* Exercise aim:
Summarize the algorithm write-up below in two sentences.
*** Opening of Supplied passage ***
Algorithm realization

Declare an array.

#define MAX 1000000
int m[MAX];

Read the input data.

scanf("%d %d", &n, &q);
for (i = 0; i < n; i++)
  scanf("%d", &m[i]);

Process $q$ queries sequentially. For each query, read the value $x$ and print the number of its occurrences in the array $m$ .

for (i = 0; i < q; i++)
{
  scanf("%d", &x);
  res = upper_bound(m, m + n, x) - lower_bound(m, m + n, x);
  printf("%d\n", res);
}

Algorithm realization — own functions lower_bound, upper_bound

#include <cstdio>
#include <algorithm>
#include <stdio.h>
#define MAX 1000000

int i, n, q, x, res;
int m[MAX];

int my_lower_bound(int *m, int start, int end, int x)
{
  while (start < end)
  {
    int mid = (start + end) / 2;
    if (x <= m[mid])
*** Close of Supplied passage ***
*** Opening of Stored data ***
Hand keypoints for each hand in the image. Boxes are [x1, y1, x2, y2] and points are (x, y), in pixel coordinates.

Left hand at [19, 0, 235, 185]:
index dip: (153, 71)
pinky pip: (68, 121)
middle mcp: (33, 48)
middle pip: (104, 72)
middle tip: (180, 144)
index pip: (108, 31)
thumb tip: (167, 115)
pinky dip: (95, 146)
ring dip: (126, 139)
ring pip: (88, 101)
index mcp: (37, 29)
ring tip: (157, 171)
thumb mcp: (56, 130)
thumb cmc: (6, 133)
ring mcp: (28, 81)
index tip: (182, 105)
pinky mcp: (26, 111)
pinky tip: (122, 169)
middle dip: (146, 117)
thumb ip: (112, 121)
*** Close of Stored data ***
*** Opening of Stored data ***
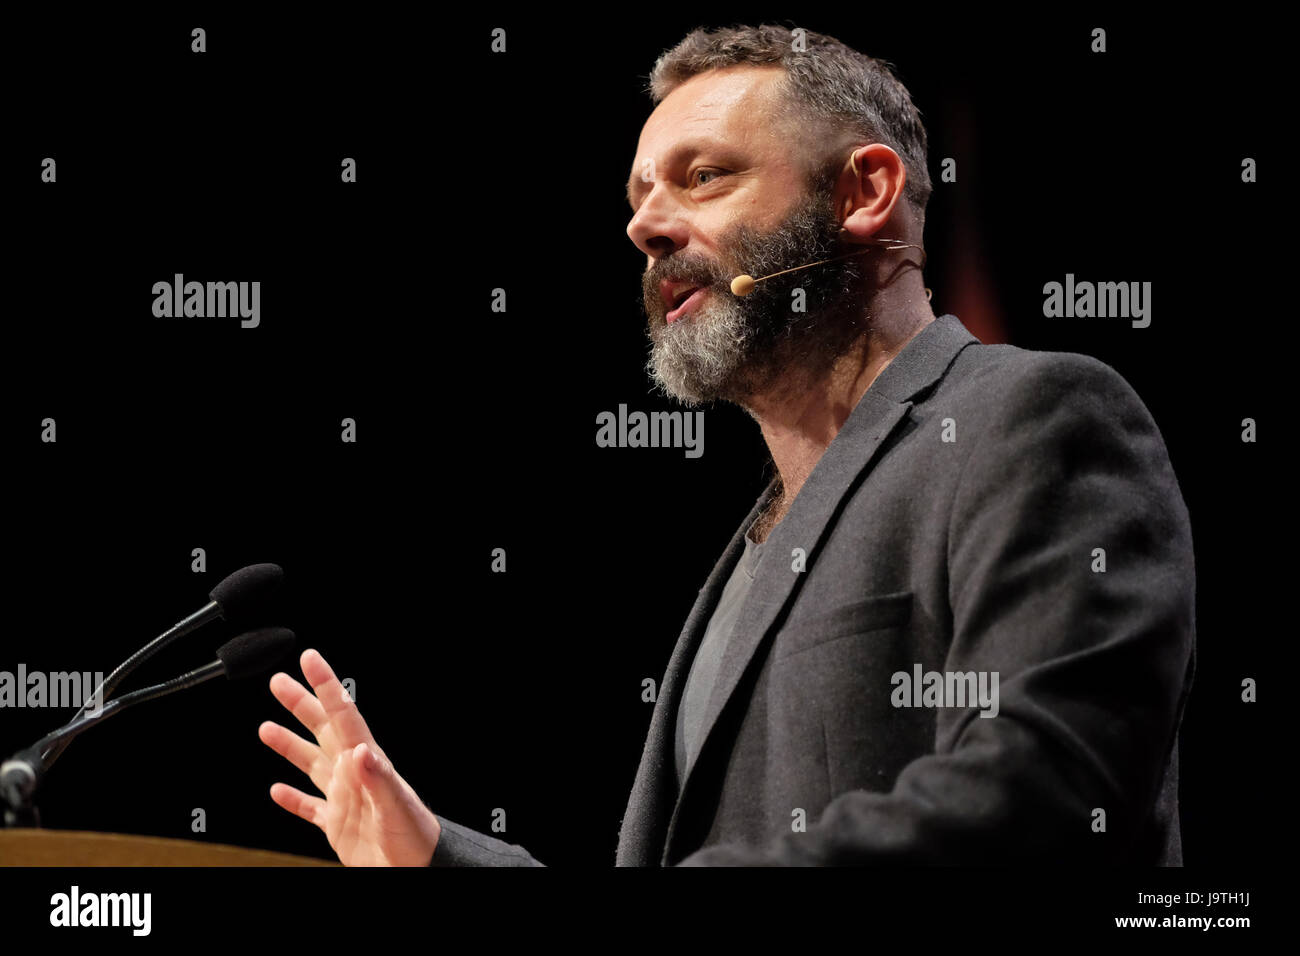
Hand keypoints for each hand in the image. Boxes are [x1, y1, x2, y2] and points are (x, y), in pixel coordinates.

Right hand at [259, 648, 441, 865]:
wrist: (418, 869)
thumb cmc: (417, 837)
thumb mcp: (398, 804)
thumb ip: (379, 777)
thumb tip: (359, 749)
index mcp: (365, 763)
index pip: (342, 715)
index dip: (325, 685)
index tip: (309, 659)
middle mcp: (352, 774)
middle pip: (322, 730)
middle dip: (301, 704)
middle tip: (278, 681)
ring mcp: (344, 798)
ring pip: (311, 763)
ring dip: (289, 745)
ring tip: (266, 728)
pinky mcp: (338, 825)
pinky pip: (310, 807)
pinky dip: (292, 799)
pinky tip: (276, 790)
*** Close of Stored data ***
* Response for this exercise:
The program declares an array of up to 1,000,000 integers, reads n and q and then the n array values, and handles q queries one by one. For each query it reads a value x and prints how many times x occurs in the array, computed as upper_bound minus lower_bound, and a second version of the algorithm uses its own lower_bound and upper_bound functions.